▸ Exercise tasks:
a: Print the portion of the VNC forum thread that opens with the words containing "## solomonHk" and closes with "using command line.", copied verbatim.
b: Write the next part of the VNC forum thread, picking up right after its final post.

▸ Exercise text:

◆ ◆ ◆

The setup on the serverside should be pretty much the same.

Also, vnc traffic isn't encrypted.  So, you might want to tunnel through ssh.  That way, you don't have to keep the extra VNC port open on your linux box.

Here's a guide for that:

http://www.benjamin.weiss.name/putty-tunnel.html

----------

## rush_ad

is there any VNC or any other with graphical settings? i really suck with command line. i am only good at following directions

----------

## wolfden

anyone find that vnc is slow and it spikes the X Server way up?

----------

## solomonHk

 *wolfden wrote:*   

> anyone find that vnc is slow and it spikes the X Server way up?

 

I get slow response through real vnc,  and whoever mention tightvnc is correct.  It is better.  To answer another question,  both real and tight vnc do give you a gui display of your desktop.  When it was said tunnel via ssh,... you are simply accessing the server via an ssh session.  You can see setting for that in apps like putty,  it doesnt actually mean you are using command line.

----------

## ugus

 *rush_ad wrote:*   

> is there any VNC or any other with graphical settings? i really suck with command line. i am only good at following directions

 

use kde remote desktop connection

----------

## wolfden

 *ugus wrote:*   

>  *rush_ad wrote:*   is there any VNC or any other with graphical settings? i really suck with command line. i am only good at following directions 
> 
> use kde remote desktop connection

 

does that allow for incoming connections tho?  thought that was for connecting out

----------

## rush_ad

ugus wrote

 *Quote:*   

> use kde remote desktop connection

 

i thought kde remote was only for linux. most machines are not linux, they have windows. and i need to access my linux machine from windows. so i need suggestions and directions.

----------

## djpenguin

 *rush_ad wrote:*   

> ugus wrote
> 
>  *Quote:*   use kde remote desktop connection 
> 
> i thought kde remote was only for linux. most machines are not linux, they have windows. and i need to access my linux machine from windows. so i need suggestions and directions.

 

You've already been told the software package that you need for this application.

I'm sorry you're afraid of the command line, but honestly, you shouldn't be running gentoo if you are.  Jump in and learn...no one is going to hold your hand.

◆ ◆ ◆

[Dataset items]
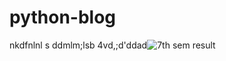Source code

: # python-blog
nkdfnlnl s 
ddmlm;lsb
4vd,;d'ddad![7th sem result](https://user-images.githubusercontent.com/67583660/129574020-b7a292d3-8535-4e52-bd9b-7478c9bfb256.jpg)
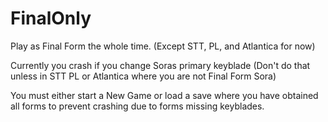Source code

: # FinalOnly

Play as Final Form the whole time. (Except STT, PL, and Atlantica for now)

Currently you crash if you change Soras primary keyblade (Don't do that unless in STT PL or Atlantica where you are not Final Form Sora)

You must either start a New Game or load a save where you have obtained all forms to prevent crashing due to forms missing keyblades.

◆ ◆ ◆

▸ List of answers:
a:
## solomonHk

 *wolfden wrote:*   

> anyone find that vnc is slow and it spikes the X Server way up?

 

I get slow response through real vnc,  and whoever mention tightvnc is correct.  It is better.  To answer another question,  both real and tight vnc do give you a gui display of your desktop.  When it was said tunnel via ssh,... you are simply accessing the server via an ssh session.  You can see setting for that in apps like putty,  it doesnt actually mean you are using command line.

b:
Xorg is just a branch of XFree, so the commands and configuration will be very similar.

----------

## rush_ad

thanks, i am trying to learn here but that wasnt the question. as far as i know, kde remote only works for linux-linux which doesnt really help because computers in my college labs are winodws based. so need something that can access my linux from windows and from my knowledge, kde remote is not the one.

----------

## ugus

 *rush_ad wrote:*   

> ugus wrote
> 
>  *Quote:*   use kde remote desktop connection 
> 
> i thought kde remote was only for linux. most machines are not linux

 

no, not only for linux.

*Linux Client -> Windows Remote:

you only need  vnc server installed on your windows pc. You can then connect your win.pc via kde remote desktop connection.

*Windows Client -> Linux Remote:

At the Linux side, you can use kde desktop sharing for configuration.

you can then use your vnc client to connect your linux pc, which you configured with kde desktop sharing

----------

## rush_ad

i've installed tightvnc, now how should i go about setting it up?

----------

## rush_ad

cant get tightvnc to work. help please.

----------

## devsk

one more option you have is NX. its order of magnitude faster than VNC(real or tight) and its doesn't kill the CPU on the remote machine. free server is available for linux ('search freenx' in portage) and free clients are available at nomachine.com for almost all OSs.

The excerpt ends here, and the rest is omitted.